Mme Lamarre a illustré la nécessité d'une clinique comme SABSA par le fait que le CHU de Québec et le CLSC Basse-Ville, entre autres, lui envoyaient des patients qui n'obtiendraient pas autrement les soins et le suivi adaptés à leur condition. Selon Isabelle Têtu, au moins la moitié des patients de SABSA ont été référés «soit par les organismes communautaires, soit par les hôpitaux, soit par les CLSC, soit par les pharmacies».

Travail d'équipe

Mme Têtu a par ailleurs profité de la conférence de presse pour remettre certaines pendules à l'heure. Contrairement à ce que le ministre Barrette a récemment laissé entendre, la seule proposition qui a été faite à SABSA, et elle remonte à la semaine dernière, c'est qu'Isabelle Têtu aille travailler au CLSC Basse-Ville, sans son équipe.

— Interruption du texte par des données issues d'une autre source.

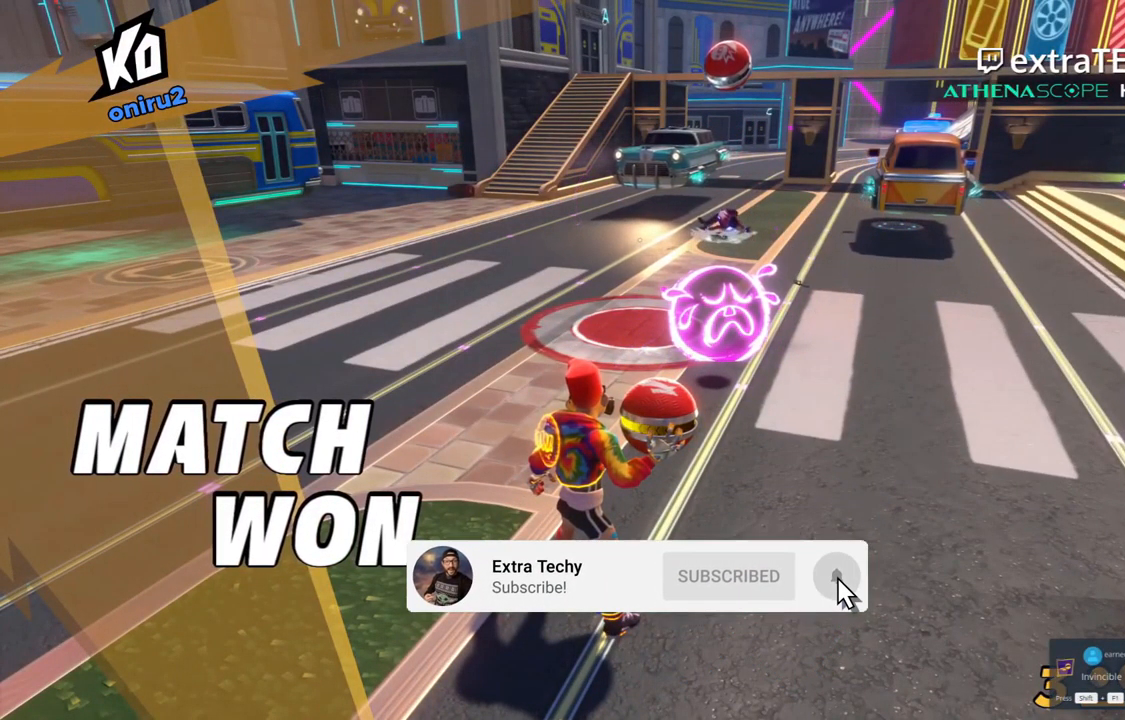
{"keys": [], "events": []}
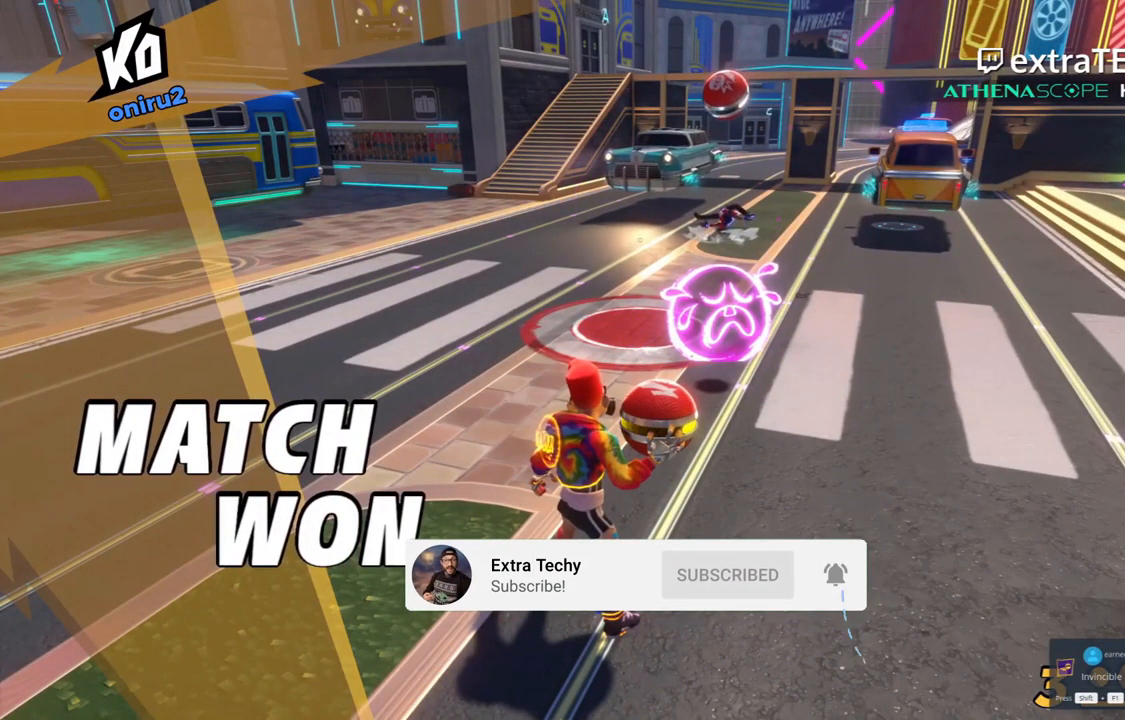
{"keys": ["w"]}
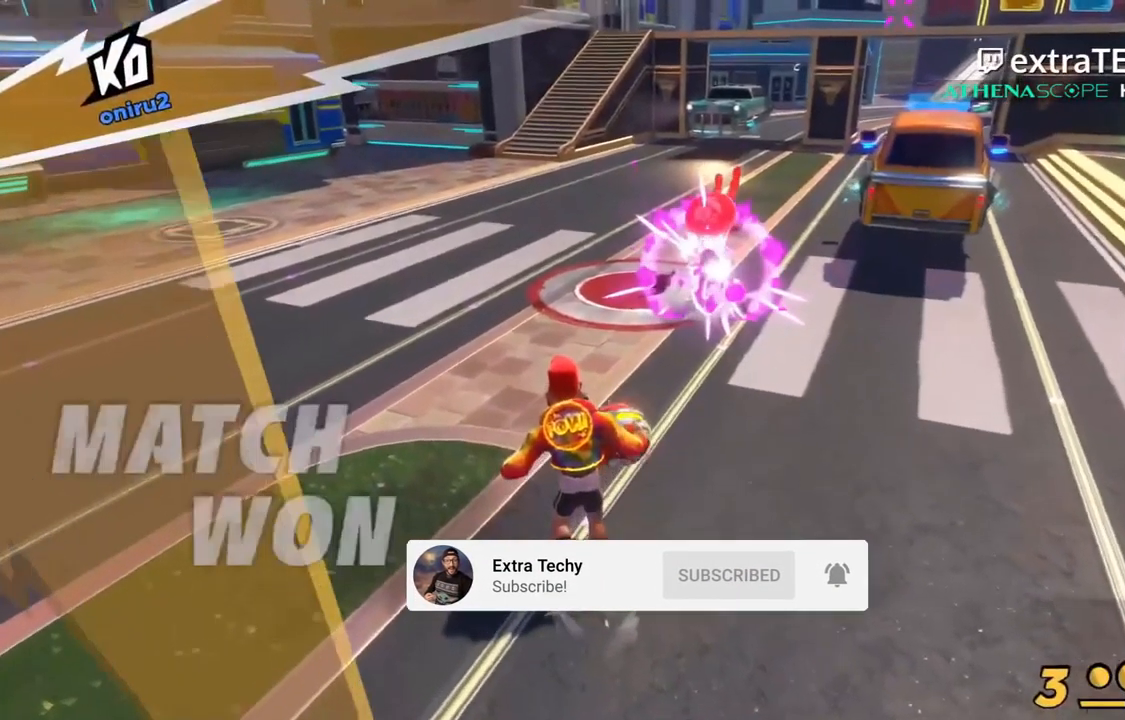
{"keys": [], "events": [[167, "w", "up"]]}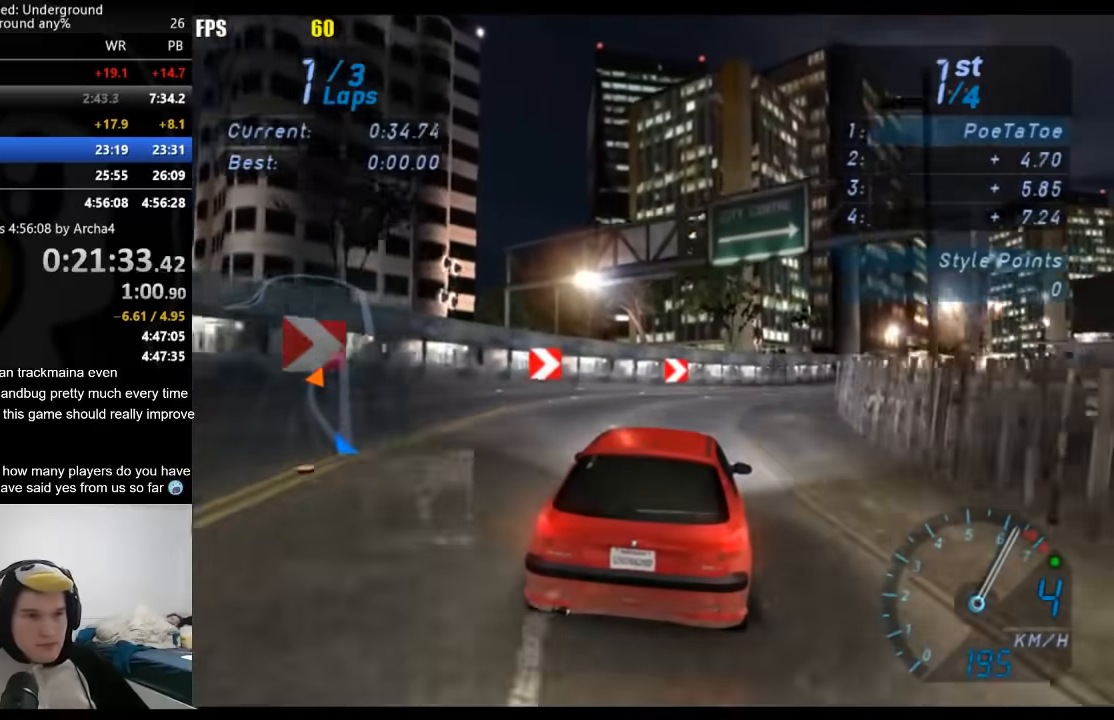
Gameplay with a controller (Xbox layout); each line is a JSON object with the inputs held at the frame after it. "events" lists button and stick changes between this image and that frame as [ms after this image, input, new state], when the widget could be followed in between.
{"buttons": ["R2"], "left_stick": "right", "right_stick": "center", "events": []}
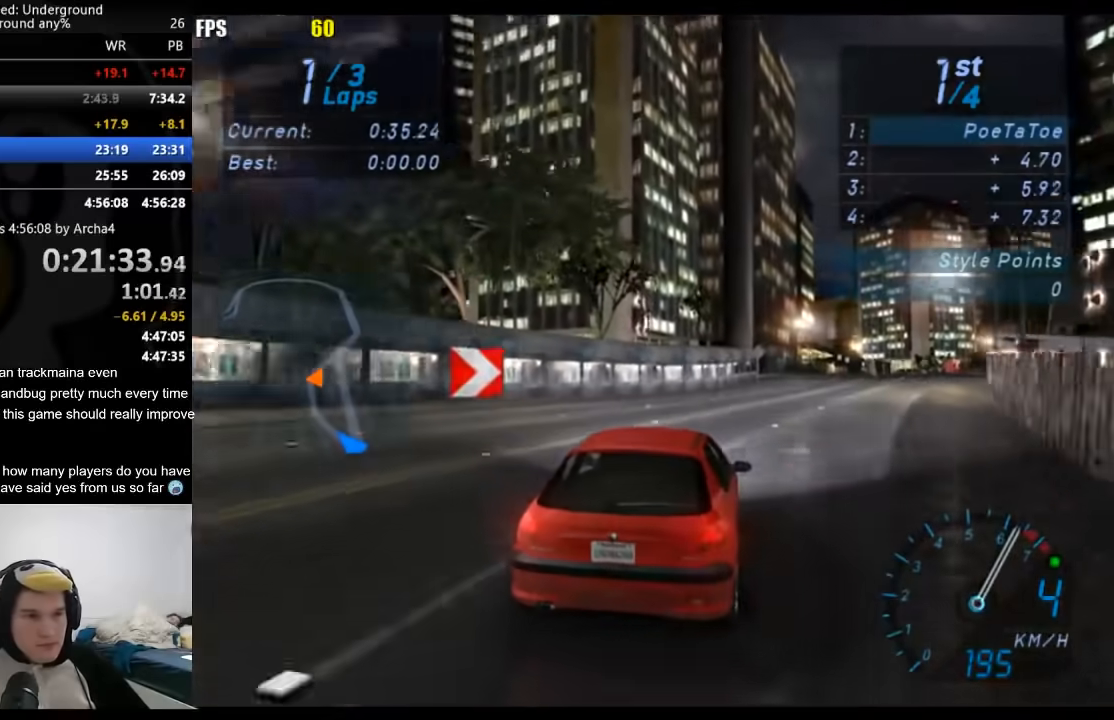
{"buttons": ["R2"], "left_stick": "right", "right_stick": "center", "events": []}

«L'équipe médicale [du CLSC] n'était même pas au courant, l'équipe d'infirmières n'était même pas au courant non plus. Je n'ai même pas de bureau actuellement de disponible. Et puis si je suis capable de suivre 1500, 1600 patients, c'est parce que j'ai une équipe», a souligné Mme Têtu. L'IPS a également rappelé que SABSA prenait en charge une clientèle parfois intoxiquée et sans carte d'assurance maladie, qui ne respecte pas toujours les heures de rendez-vous. Une souplesse qui n'est pas offerte dans le réseau traditionnel, a-t-elle insisté. «Nos plus vulnérables n'y vont pas au CLSC», a résumé Mme Têtu.

À noter que le CLSC est une option très nouvelle pour le ministre Barrette, qui avait jusque tout récemment toujours défendu l'idée d'intégrer SABSA à un groupe de médecine de famille.

En réponse au ministre qui a justifié son refus d'appuyer SABSA par le fait qu'il ne voulait pas financer un réseau parallèle (payer à SABSA ordinateurs et imprimantes, par exemple), Isabelle Têtu a assuré que la coopérative était très bien capable de fournir l'infrastructure de la clinique et même d'assumer le salaire de sa secrétaire. «Ce qu'on veut, c'est qu'il paie au moins les professionnelles qui y travaillent», a-t-elle dit.